Working with S3 Object Metadata: Understanding ETags and Last Modified Dates

When working with AWS S3, managing large amounts of data effectively involves understanding key metadata like the ETag and Last Modified date. These properties help track file changes and ensure data consistency.

In this post, we’ll explore how to retrieve the ETag and Last Modified attributes of files stored in S3, which can help identify whether a file has been updated and when it was last modified.

Why Are ETags and Last Modified Dates Important?

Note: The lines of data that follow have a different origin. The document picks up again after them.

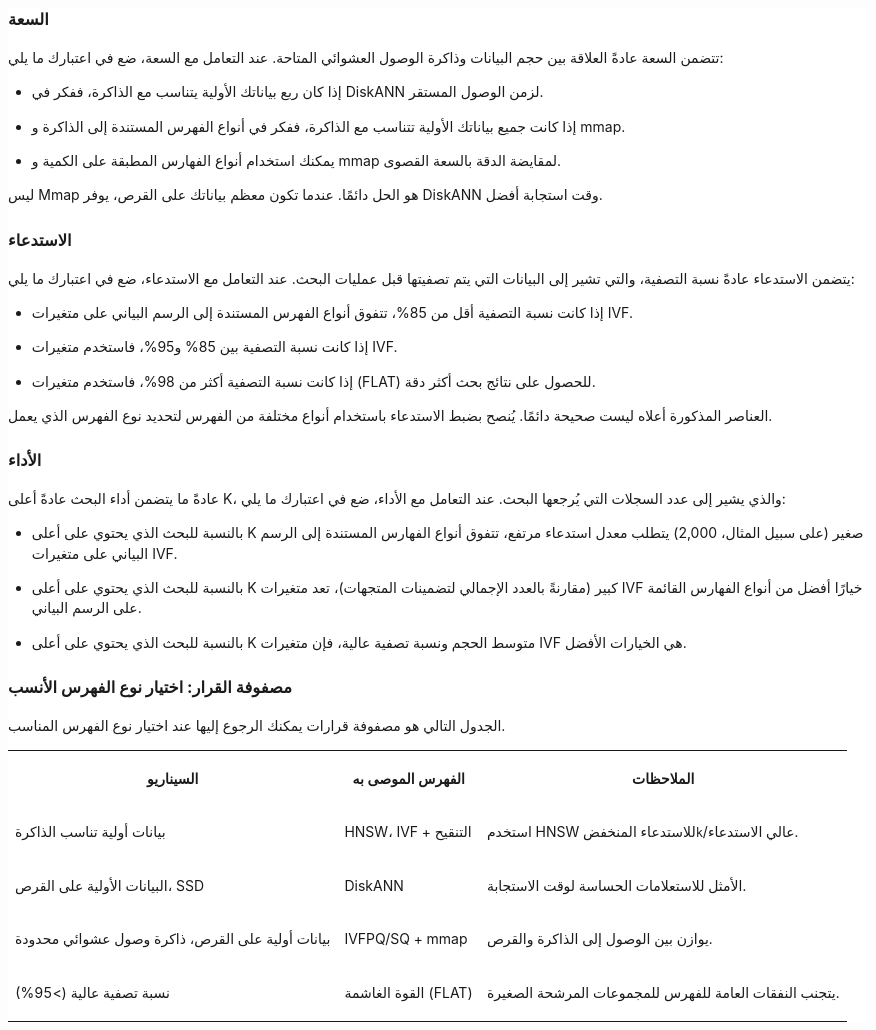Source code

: <h3 id="Capacity" class="common-anchor-header">السعة</h3><p>تتضمن السعة عادةً العلاقة بين حجم البيانات وذاكرة الوصول العشوائي المتاحة. عند التعامل مع السعة، ضع في اعتبارك ما يلي:</p>
<ul>
<li><p>إذا كان ربع بياناتك الأولية يتناسب مع الذاكرة، ففكر في DiskANN لزمن الوصول المستقر.</p></li>
<li><p>إذا كانت جميع بياناتك الأولية تتناسب مع الذاكرة، ففكر في أنواع الفهرس المستندة إلى الذاكرة و mmap.</p></li>
<li><p>يمكنك استخدام أنواع الفهارس المطبقة على الكمية و mmap لمقايضة الدقة بالسعة القصوى.</p></li>
</ul>
<div class="alert note">
<p>ليس Mmap هو الحل دائمًا. عندما تكون معظم بياناتك على القرص، يوفر DiskANN وقت استجابة أفضل.</p>
</div>
<h3 id="Recall" class="common-anchor-header">الاستدعاء</h3><p>يتضمن الاستدعاء عادةً نسبة التصفية، والتي تشير إلى البيانات التي يتم تصفيتها قبل عمليات البحث. عند التعامل مع الاستدعاء، ضع في اعتبارك ما يلي:</p>
<ul>
<li><p>إذا كانت نسبة التصفية أقل من 85%، تتفوق أنواع الفهرس المستندة إلى الرسم البياني على متغيرات IVF.</p></li>
<li><p>إذا كانت نسبة التصفية بين 85% و95%، فاستخدم متغيرات IVF.</p></li>
<li><p>إذا كانت نسبة التصفية أكثر من 98%، فاستخدم متغيرات (FLAT) للحصول على نتائج بحث أكثر دقة.</p></li>
</ul>
<div class="alert note">
<p>العناصر المذكورة أعلاه ليست صحيحة دائمًا. يُنصح بضبط الاستدعاء باستخدام أنواع مختلفة من الفهرس لتحديد نوع الفهرس الذي يعمل.</p>
</div>
<h3 id="Performance" class="common-anchor-header">الأداء</h3><p>عادةً ما يتضمن أداء البحث عادةً أعلى K، والذي يشير إلى عدد السجلات التي يُرجعها البحث. عند التعامل مع الأداء، ضع في اعتبارك ما يلي:</p>
<ul>
<li><p>بالنسبة للبحث الذي يحتوي على أعلى K صغير (على سبيل المثال، 2,000) يتطلب معدل استدعاء مرتفع، تتفوق أنواع الفهارس المستندة إلى الرسم البياني على متغيرات IVF.</p></li>
<li><p>بالنسبة للبحث الذي يحتوي على أعلى K كبير (مقارنةً بالعدد الإجمالي لتضمينات المتجهات)، تعد متغيرات IVF خيارًا أفضل من أنواع الفهارس القائمة على الرسم البياني.</p></li>
<li><p>بالنسبة للبحث الذي يحتوي على أعلى K متوسط الحجم ونسبة تصفية عالية، فإن متغيرات IVF هي الخيارات الأفضل.</p></li>
</ul>
<h3 id="Decision-Matrix-Choosing-the-most-appropriate-index-type" class="common-anchor-header">مصفوفة القرار: اختيار نوع الفهرس الأنسب</h3><p>الجدول التالي هو مصفوفة قرارات يمكنك الرجوع إليها عند اختيار نوع الفهرس المناسب.</p>
<table>
   <tr>
     <th><p>السيناريو</p></th>
     <th><p>الفهرس الموصى به</p></th>
     <th><p>الملاحظات</p></th>
   </tr>
   <tr>
     <td><p>بيانات أولية تناسب الذاكرة</p></td>
     <td><p>HNSW، IVF + التنقيح</p></td>
     <td><p>استخدم HNSW للاستدعاء المنخفض<code translate="no">k</code>/عالي الاستدعاء.</p></td>
   </tr>
   <tr>
     <td><p>البيانات الأولية على القرص، SSD</p></td>
     <td><p>DiskANN</p></td>
     <td><p>الأمثل للاستعلامات الحساسة لوقت الاستجابة.</p></td>
   </tr>
   <tr>
     <td><p>بيانات أولية على القرص، ذاكرة وصول عشوائي محدودة</p></td>
     <td><p>IVFPQ/SQ + mmap</p></td>
     <td><p>يوازن بين الوصول إلى الذاكرة والقرص.</p></td>
   </tr>
   <tr>
     <td><p>نسبة تصفية عالية (&gt;95%)</p></td>
     <td><p>القوة الغاشمة (FLAT)</p></td>
     <td><p>يتجنب النفقات العامة للفهرس للمجموعات المرشحة الصغيرة.</p></td>
   </tr>
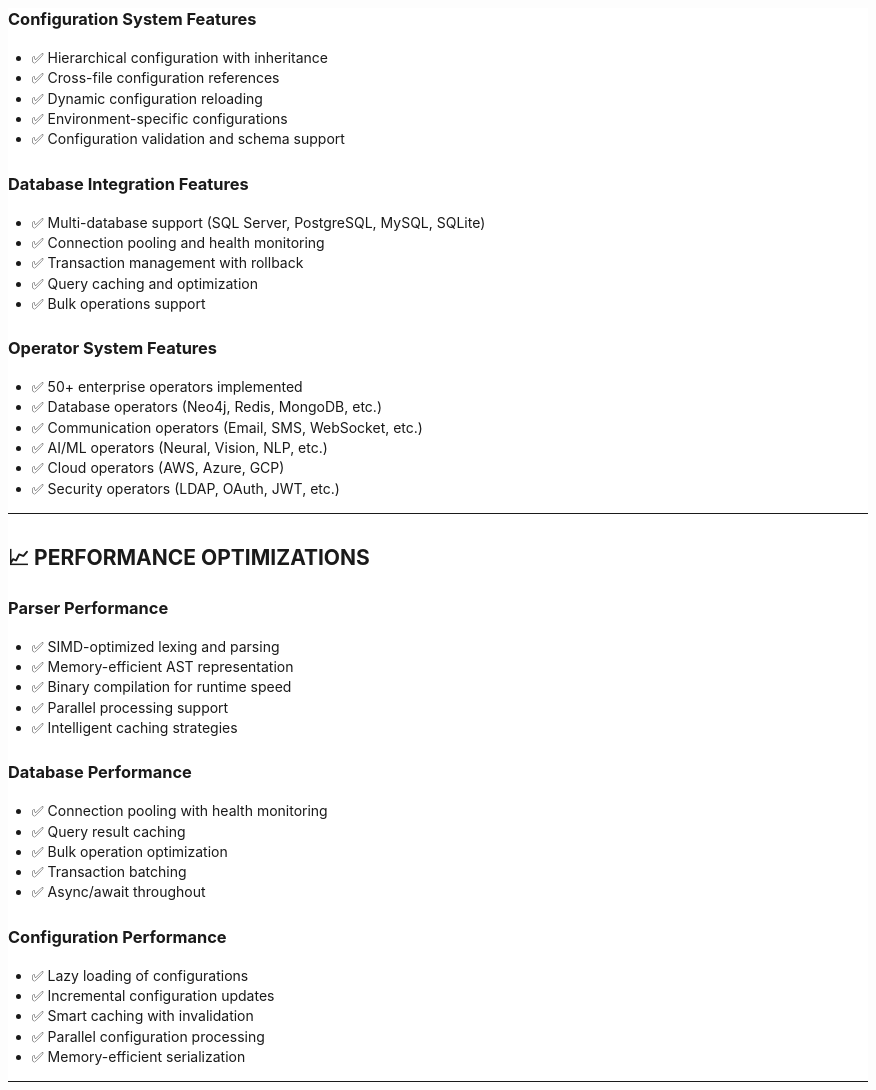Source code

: ### **Configuration System Features**
- ✅ Hierarchical configuration with inheritance
- ✅ Cross-file configuration references
- ✅ Dynamic configuration reloading
- ✅ Environment-specific configurations
- ✅ Configuration validation and schema support

### **Database Integration Features**
- ✅ Multi-database support (SQL Server, PostgreSQL, MySQL, SQLite)
- ✅ Connection pooling and health monitoring
- ✅ Transaction management with rollback
- ✅ Query caching and optimization
- ✅ Bulk operations support

### **Operator System Features**
- ✅ 50+ enterprise operators implemented
- ✅ Database operators (Neo4j, Redis, MongoDB, etc.)
- ✅ Communication operators (Email, SMS, WebSocket, etc.)
- ✅ AI/ML operators (Neural, Vision, NLP, etc.)
- ✅ Cloud operators (AWS, Azure, GCP)
- ✅ Security operators (LDAP, OAuth, JWT, etc.)

---

## 📈 **PERFORMANCE OPTIMIZATIONS**

### **Parser Performance**
- ✅ SIMD-optimized lexing and parsing
- ✅ Memory-efficient AST representation
- ✅ Binary compilation for runtime speed
- ✅ Parallel processing support
- ✅ Intelligent caching strategies

### **Database Performance**
- ✅ Connection pooling with health monitoring
- ✅ Query result caching
- ✅ Bulk operation optimization
- ✅ Transaction batching
- ✅ Async/await throughout

### **Configuration Performance**
- ✅ Lazy loading of configurations
- ✅ Incremental configuration updates
- ✅ Smart caching with invalidation
- ✅ Parallel configuration processing
- ✅ Memory-efficient serialization

---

  • ETag (Entity Tag): This is a unique identifier that S3 generates for each uploaded object. For smaller files, the ETag is often a hash of the file’s contents. However, for larger files uploaded in parts (multipart uploads), the ETag has a more complex format that reflects the parts used in the upload.
  • Last Modified: This is the timestamp indicating when the object was last updated or modified in the S3 bucket. It’s useful for determining the freshness of a file.

Let’s dive into the code!

Python Code: Retrieving ETag and Last Modified from S3

Here’s a simple Python function to list objects in an S3 bucket and extract their ETag and Last Modified date:

import boto3

def list_s3_objects(bucket_name, folder_prefix):
    # Initialize the S3 client
    s3_client = boto3.client('s3')
    
    # List the objects in the given bucket and folder
    response = s3_client.list_objects_v2(Bucket=bucket_name, Prefix=folder_prefix)
    
    # Check if the response contains 'Contents' key with object metadata
    if 'Contents' in response:
        for obj in response['Contents']:
            object_key = obj['Key']
            last_modified = obj['LastModified']
            etag = obj['ETag'].strip('"')  # ETag comes with extra double quotes
            
            # Print the object key, last modified date, and ETag
            print(f"Object: {object_key}")
            print(f"Last Modified: {last_modified}")
            print(f"ETag: {etag}\n")
    else:
        print(f"No objects found in {bucket_name}/{folder_prefix}")

# Example usage
bucket_name = "your-bucket-name"
folder_prefix = "your-folder/year/month/day/"
list_s3_objects(bucket_name, folder_prefix)

How It Works:

  1. boto3.client(‘s3’): Creates an S3 client to interact with the AWS S3 service.
  2. list_objects_v2: This function lists objects within the specified bucket and folder. It allows filtering by a folder-like structure using the Prefix parameter.
  3. Response Metadata: The metadata for each object is stored in response['Contents']. We extract the Key, LastModified, and ETag for each object.

Example Output:

Object: your-folder/2024/09/12/data-file.csv
Last Modified: 2024-09-12 13:45:10+00:00
ETag: c699f24dbb44ff83b22df8b6bb41f5e0

ETag: What Does It Tell You?

The ETag can give you a sense of whether a file has been modified:

  • If the ETag changes, it indicates that the file contents have been updated.
  • Multipart uploads will have ETags that follow a pattern like c699f24dbb44ff83b22df8b6bb41f5e0-1, where -1 refers to the number of parts used in the upload.